What the task requires: Where the data below has the string "Silicone", return the whole line.

Provided data:
==*==
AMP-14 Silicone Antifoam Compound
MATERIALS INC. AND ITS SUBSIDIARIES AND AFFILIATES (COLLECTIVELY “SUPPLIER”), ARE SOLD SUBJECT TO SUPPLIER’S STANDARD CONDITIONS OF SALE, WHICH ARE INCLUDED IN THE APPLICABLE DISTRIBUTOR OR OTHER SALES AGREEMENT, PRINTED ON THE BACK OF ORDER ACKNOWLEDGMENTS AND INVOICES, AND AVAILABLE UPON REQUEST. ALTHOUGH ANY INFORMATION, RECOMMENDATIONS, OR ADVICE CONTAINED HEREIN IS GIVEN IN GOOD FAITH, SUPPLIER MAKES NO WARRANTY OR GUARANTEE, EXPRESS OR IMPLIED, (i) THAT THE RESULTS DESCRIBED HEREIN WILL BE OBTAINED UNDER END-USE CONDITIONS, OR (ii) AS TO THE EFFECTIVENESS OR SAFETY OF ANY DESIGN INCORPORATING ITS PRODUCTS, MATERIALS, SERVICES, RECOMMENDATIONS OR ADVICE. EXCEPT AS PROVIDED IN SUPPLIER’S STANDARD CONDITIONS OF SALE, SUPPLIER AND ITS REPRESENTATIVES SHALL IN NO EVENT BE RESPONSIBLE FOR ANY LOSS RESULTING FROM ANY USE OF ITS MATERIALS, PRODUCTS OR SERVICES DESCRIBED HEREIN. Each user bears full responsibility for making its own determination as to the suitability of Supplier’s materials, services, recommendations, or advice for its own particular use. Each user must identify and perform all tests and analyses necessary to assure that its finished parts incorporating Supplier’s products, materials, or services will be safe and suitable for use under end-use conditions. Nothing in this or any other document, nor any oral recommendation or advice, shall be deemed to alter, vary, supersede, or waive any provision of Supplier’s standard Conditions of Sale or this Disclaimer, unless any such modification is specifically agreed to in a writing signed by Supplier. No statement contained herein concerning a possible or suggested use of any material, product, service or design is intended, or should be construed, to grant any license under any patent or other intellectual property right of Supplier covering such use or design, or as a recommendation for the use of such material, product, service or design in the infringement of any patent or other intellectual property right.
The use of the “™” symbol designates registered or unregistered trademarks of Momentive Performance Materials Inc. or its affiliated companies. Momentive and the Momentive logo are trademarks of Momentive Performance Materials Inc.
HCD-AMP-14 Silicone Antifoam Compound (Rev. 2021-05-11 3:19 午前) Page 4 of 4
==*==
Solution to this exercise:
AMP-14 Silicone Antifoam Compound
HCD-AMP-14 Silicone Antifoam Compound (Rev. 2021-05-11 3:19 午前) Page 4 of 4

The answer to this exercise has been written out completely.